**Exercise objective:**
Set down the data again word for word. Skip any pictures.

**Excerpted records:**
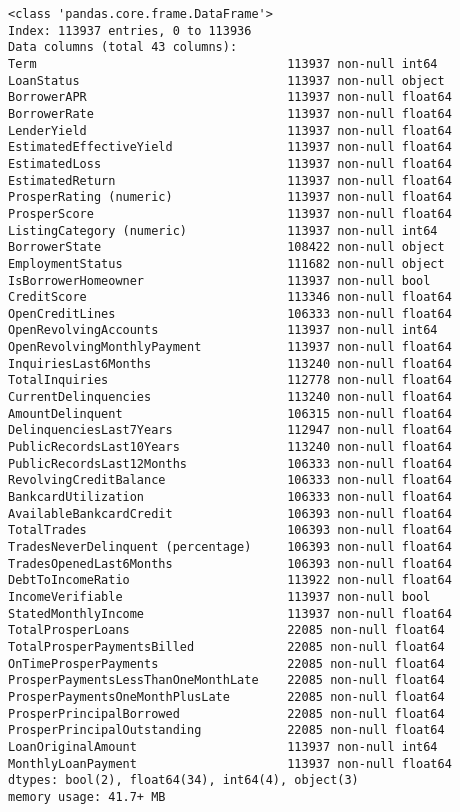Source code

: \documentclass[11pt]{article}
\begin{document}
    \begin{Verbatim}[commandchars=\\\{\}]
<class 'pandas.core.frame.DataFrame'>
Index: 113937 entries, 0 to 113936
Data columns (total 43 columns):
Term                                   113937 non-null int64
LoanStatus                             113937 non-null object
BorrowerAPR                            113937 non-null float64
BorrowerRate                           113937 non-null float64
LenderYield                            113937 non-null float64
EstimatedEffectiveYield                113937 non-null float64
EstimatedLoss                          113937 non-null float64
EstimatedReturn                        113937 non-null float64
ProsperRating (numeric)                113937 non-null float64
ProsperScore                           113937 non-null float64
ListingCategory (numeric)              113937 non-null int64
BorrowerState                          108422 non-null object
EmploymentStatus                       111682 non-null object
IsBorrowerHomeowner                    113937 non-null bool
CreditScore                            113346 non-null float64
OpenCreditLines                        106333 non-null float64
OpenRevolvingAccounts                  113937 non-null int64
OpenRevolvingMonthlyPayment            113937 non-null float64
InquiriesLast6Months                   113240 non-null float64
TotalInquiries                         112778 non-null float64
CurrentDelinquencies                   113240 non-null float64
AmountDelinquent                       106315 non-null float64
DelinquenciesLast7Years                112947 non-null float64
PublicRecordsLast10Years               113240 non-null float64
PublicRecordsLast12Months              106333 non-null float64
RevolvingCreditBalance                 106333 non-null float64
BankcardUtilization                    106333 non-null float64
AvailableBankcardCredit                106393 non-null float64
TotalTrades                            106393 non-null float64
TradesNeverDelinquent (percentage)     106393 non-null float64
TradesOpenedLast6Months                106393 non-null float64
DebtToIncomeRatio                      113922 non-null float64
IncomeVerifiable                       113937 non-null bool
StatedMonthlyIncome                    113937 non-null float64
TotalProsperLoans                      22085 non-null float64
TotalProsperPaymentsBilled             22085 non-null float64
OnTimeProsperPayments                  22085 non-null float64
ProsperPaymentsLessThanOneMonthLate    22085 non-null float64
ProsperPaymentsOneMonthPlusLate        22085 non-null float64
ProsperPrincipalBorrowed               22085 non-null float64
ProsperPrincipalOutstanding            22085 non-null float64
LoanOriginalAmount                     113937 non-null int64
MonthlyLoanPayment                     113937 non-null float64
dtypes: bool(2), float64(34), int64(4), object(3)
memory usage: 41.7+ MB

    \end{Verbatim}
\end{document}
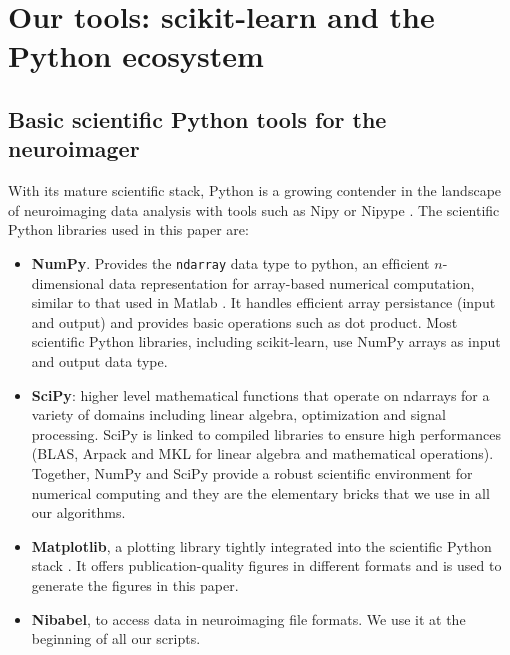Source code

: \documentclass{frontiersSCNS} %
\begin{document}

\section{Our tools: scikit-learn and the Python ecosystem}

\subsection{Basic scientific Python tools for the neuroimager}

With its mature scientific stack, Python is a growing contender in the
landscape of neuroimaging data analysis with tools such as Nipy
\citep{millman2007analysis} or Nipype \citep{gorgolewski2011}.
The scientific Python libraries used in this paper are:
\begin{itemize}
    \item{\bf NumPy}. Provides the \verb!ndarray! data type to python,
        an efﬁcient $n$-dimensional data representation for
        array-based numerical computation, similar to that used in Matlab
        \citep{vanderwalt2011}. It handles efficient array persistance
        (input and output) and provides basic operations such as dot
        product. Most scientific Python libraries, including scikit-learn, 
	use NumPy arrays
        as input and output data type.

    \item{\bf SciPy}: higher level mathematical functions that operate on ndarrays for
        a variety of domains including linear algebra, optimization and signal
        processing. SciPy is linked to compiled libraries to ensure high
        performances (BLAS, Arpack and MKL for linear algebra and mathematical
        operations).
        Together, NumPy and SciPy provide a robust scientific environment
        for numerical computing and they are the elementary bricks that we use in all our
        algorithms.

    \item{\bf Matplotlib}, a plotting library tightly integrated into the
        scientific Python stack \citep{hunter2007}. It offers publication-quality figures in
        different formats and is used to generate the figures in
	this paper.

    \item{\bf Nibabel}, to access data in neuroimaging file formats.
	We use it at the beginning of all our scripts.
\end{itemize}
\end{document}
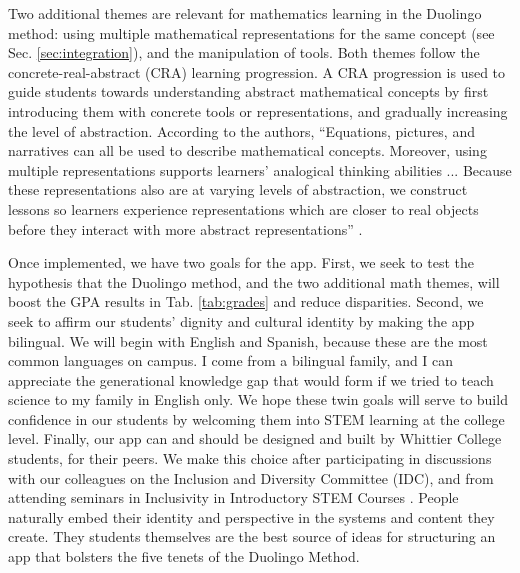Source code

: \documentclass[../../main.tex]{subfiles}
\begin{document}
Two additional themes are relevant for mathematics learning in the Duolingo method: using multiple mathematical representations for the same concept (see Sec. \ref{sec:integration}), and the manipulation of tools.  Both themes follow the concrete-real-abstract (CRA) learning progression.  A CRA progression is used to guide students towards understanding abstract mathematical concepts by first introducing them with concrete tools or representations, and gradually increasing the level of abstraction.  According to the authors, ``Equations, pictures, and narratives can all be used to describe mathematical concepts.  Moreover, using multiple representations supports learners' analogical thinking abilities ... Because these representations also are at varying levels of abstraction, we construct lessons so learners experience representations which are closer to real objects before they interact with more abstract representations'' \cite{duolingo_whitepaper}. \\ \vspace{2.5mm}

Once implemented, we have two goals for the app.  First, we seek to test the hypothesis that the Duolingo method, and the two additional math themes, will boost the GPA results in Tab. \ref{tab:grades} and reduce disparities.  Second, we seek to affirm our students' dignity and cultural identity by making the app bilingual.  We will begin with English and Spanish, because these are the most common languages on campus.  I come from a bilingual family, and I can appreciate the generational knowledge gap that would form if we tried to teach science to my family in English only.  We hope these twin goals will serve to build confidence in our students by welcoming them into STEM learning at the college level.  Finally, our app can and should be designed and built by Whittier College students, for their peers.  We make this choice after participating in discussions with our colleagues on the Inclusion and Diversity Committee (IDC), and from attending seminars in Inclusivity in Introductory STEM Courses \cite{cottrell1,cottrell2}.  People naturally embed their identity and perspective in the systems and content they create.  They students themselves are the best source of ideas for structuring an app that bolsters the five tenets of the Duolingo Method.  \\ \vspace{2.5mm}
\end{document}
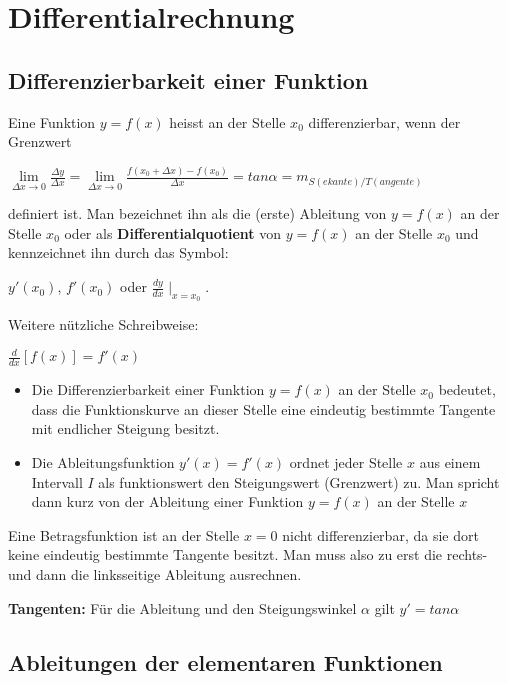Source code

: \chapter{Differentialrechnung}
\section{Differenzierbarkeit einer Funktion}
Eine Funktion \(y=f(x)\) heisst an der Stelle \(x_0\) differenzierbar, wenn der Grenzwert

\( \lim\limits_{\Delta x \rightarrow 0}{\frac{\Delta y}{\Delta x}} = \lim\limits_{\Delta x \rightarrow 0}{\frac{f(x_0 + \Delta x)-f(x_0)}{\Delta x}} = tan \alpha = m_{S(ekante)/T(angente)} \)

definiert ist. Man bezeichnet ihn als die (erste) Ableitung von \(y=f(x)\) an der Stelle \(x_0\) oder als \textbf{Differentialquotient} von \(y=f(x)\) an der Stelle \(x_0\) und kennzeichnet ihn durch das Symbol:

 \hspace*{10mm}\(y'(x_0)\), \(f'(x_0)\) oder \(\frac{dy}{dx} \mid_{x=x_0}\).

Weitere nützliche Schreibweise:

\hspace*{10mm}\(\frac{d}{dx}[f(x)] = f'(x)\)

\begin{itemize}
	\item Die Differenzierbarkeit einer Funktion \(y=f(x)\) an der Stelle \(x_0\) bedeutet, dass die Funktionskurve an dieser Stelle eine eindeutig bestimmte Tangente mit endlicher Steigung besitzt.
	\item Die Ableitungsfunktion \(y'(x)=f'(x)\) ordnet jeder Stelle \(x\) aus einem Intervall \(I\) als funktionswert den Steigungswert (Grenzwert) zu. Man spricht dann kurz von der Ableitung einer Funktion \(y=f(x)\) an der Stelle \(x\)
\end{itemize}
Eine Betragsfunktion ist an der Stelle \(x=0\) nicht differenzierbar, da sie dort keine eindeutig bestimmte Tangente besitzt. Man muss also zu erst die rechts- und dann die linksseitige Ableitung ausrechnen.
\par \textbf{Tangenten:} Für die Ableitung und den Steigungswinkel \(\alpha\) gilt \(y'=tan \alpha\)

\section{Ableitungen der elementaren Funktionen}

**Response:**
Source code

: \documentclass[11pt]{article}
\begin{document}
    \begin{Verbatim}[commandchars=\\\{\}]
<class 'pandas.core.frame.DataFrame'>
Index: 113937 entries, 0 to 113936
Data columns (total 43 columns):
Term                                   113937 non-null int64
LoanStatus                             113937 non-null object
BorrowerAPR                            113937 non-null float64
BorrowerRate                           113937 non-null float64
LenderYield                            113937 non-null float64
EstimatedEffectiveYield                113937 non-null float64
EstimatedLoss                          113937 non-null float64
EstimatedReturn                        113937 non-null float64
ProsperRating (numeric)                113937 non-null float64
ProsperScore                           113937 non-null float64
ListingCategory (numeric)              113937 non-null int64
BorrowerState                          108422 non-null object
EmploymentStatus                       111682 non-null object
IsBorrowerHomeowner                    113937 non-null bool
CreditScore                            113346 non-null float64
OpenCreditLines                        106333 non-null float64
OpenRevolvingAccounts                  113937 non-null int64
OpenRevolvingMonthlyPayment            113937 non-null float64
InquiriesLast6Months                   113240 non-null float64
TotalInquiries                         112778 non-null float64
CurrentDelinquencies                   113240 non-null float64
AmountDelinquent                       106315 non-null float64
DelinquenciesLast7Years                112947 non-null float64
PublicRecordsLast10Years               113240 non-null float64
PublicRecordsLast12Months              106333 non-null float64
RevolvingCreditBalance                 106333 non-null float64
BankcardUtilization                    106333 non-null float64
AvailableBankcardCredit                106393 non-null float64
TotalTrades                            106393 non-null float64
TradesNeverDelinquent (percentage)     106393 non-null float64
TradesOpenedLast6Months                106393 non-null float64
DebtToIncomeRatio                      113922 non-null float64
IncomeVerifiable                       113937 non-null bool
StatedMonthlyIncome                    113937 non-null float64
TotalProsperLoans                      22085 non-null float64
TotalProsperPaymentsBilled             22085 non-null float64
OnTimeProsperPayments                  22085 non-null float64
ProsperPaymentsLessThanOneMonthLate    22085 non-null float64
ProsperPaymentsOneMonthPlusLate        22085 non-null float64
ProsperPrincipalBorrowed               22085 non-null float64
ProsperPrincipalOutstanding            22085 non-null float64
LoanOriginalAmount                     113937 non-null int64
MonthlyLoanPayment                     113937 non-null float64
dtypes: bool(2), float64(34), int64(4), object(3)
memory usage: 41.7+ MB

    \end{Verbatim}
\end{document}
Source code

: \documentclass{frontiersSCNS} %
\begin{document}

\section{Our tools: scikit-learn and the Python ecosystem}

\subsection{Basic scientific Python tools for the neuroimager}

With its mature scientific stack, Python is a growing contender in the
landscape of neuroimaging data analysis with tools such as Nipy
\citep{millman2007analysis} or Nipype \citep{gorgolewski2011}.
The scientific Python libraries used in this paper are:
\begin{itemize}
    \item{\bf NumPy}. Provides the \verb!ndarray! data type to python,
        an efﬁcient $n$-dimensional data representation for
        array-based numerical computation, similar to that used in Matlab
        \citep{vanderwalt2011}. It handles efficient array persistance
        (input and output) and provides basic operations such as dot
        product. Most scientific Python libraries, including scikit-learn, 
	use NumPy arrays
        as input and output data type.

    \item{\bf SciPy}: higher level mathematical functions that operate on ndarrays for
        a variety of domains including linear algebra, optimization and signal
        processing. SciPy is linked to compiled libraries to ensure high
        performances (BLAS, Arpack and MKL for linear algebra and mathematical
        operations).
        Together, NumPy and SciPy provide a robust scientific environment
        for numerical computing and they are the elementary bricks that we use in all our
        algorithms.

    \item{\bf Matplotlib}, a plotting library tightly integrated into the
        scientific Python stack \citep{hunter2007}. It offers publication-quality figures in
        different formats and is used to generate the figures in
	this paper.

    \item{\bf Nibabel}, to access data in neuroimaging file formats.
	We use it at the beginning of all our scripts.
\end{itemize}
\end{document}
Source code

: \documentclass[../../main.tex]{subfiles}
\begin{document}
Two additional themes are relevant for mathematics learning in the Duolingo method: using multiple mathematical representations for the same concept (see Sec. \ref{sec:integration}), and the manipulation of tools.  Both themes follow the concrete-real-abstract (CRA) learning progression.  A CRA progression is used to guide students towards understanding abstract mathematical concepts by first introducing them with concrete tools or representations, and gradually increasing the level of abstraction.  According to the authors, ``Equations, pictures, and narratives can all be used to describe mathematical concepts.  Moreover, using multiple representations supports learners' analogical thinking abilities ... Because these representations also are at varying levels of abstraction, we construct lessons so learners experience representations which are closer to real objects before they interact with more abstract representations'' \cite{duolingo_whitepaper}. \\ \vspace{2.5mm}

Once implemented, we have two goals for the app.  First, we seek to test the hypothesis that the Duolingo method, and the two additional math themes, will boost the GPA results in Tab. \ref{tab:grades} and reduce disparities.  Second, we seek to affirm our students' dignity and cultural identity by making the app bilingual.  We will begin with English and Spanish, because these are the most common languages on campus.  I come from a bilingual family, and I can appreciate the generational knowledge gap that would form if we tried to teach science to my family in English only.  We hope these twin goals will serve to build confidence in our students by welcoming them into STEM learning at the college level.  Finally, our app can and should be designed and built by Whittier College students, for their peers.  We make this choice after participating in discussions with our colleagues on the Inclusion and Diversity Committee (IDC), and from attending seminars in Inclusivity in Introductory STEM Courses \cite{cottrell1,cottrell2}.  People naturally embed their identity and perspective in the systems and content they create.  They students themselves are the best source of ideas for structuring an app that bolsters the five tenets of the Duolingo Method.  \\ \vspace{2.5mm}
\end{document}
Source code

: \chapter{Differentialrechnung}
\section{Differenzierbarkeit einer Funktion}
Eine Funktion \(y=f(x)\) heisst an der Stelle \(x_0\) differenzierbar, wenn der Grenzwert

\( \lim\limits_{\Delta x \rightarrow 0}{\frac{\Delta y}{\Delta x}} = \lim\limits_{\Delta x \rightarrow 0}{\frac{f(x_0 + \Delta x)-f(x_0)}{\Delta x}} = tan \alpha = m_{S(ekante)/T(angente)} \)

definiert ist. Man bezeichnet ihn als die (erste) Ableitung von \(y=f(x)\) an der Stelle \(x_0\) oder als \textbf{Differentialquotient} von \(y=f(x)\) an der Stelle \(x_0\) und kennzeichnet ihn durch das Symbol:

 \hspace*{10mm}\(y'(x_0)\), \(f'(x_0)\) oder \(\frac{dy}{dx} \mid_{x=x_0}\).

Weitere nützliche Schreibweise:

\hspace*{10mm}\(\frac{d}{dx}[f(x)] = f'(x)\)

\begin{itemize}
	\item Die Differenzierbarkeit einer Funktion \(y=f(x)\) an der Stelle \(x_0\) bedeutet, dass die Funktionskurve an dieser Stelle eine eindeutig bestimmte Tangente mit endlicher Steigung besitzt.
	\item Die Ableitungsfunktion \(y'(x)=f'(x)\) ordnet jeder Stelle \(x\) aus einem Intervall \(I\) als funktionswert den Steigungswert (Grenzwert) zu. Man spricht dann kurz von der Ableitung einer Funktion \(y=f(x)\) an der Stelle \(x\)
\end{itemize}
Eine Betragsfunktion ist an der Stelle \(x=0\) nicht differenzierbar, da sie dort keine eindeutig bestimmte Tangente besitzt. Man muss also zu erst die rechts- und dann die linksseitige Ableitung ausrechnen.
\par \textbf{Tangenten:} Für die Ableitung und den Steigungswinkel \(\alpha\) gilt \(y'=tan \alpha\)

\section{Ableitungen der elementaren Funktionen}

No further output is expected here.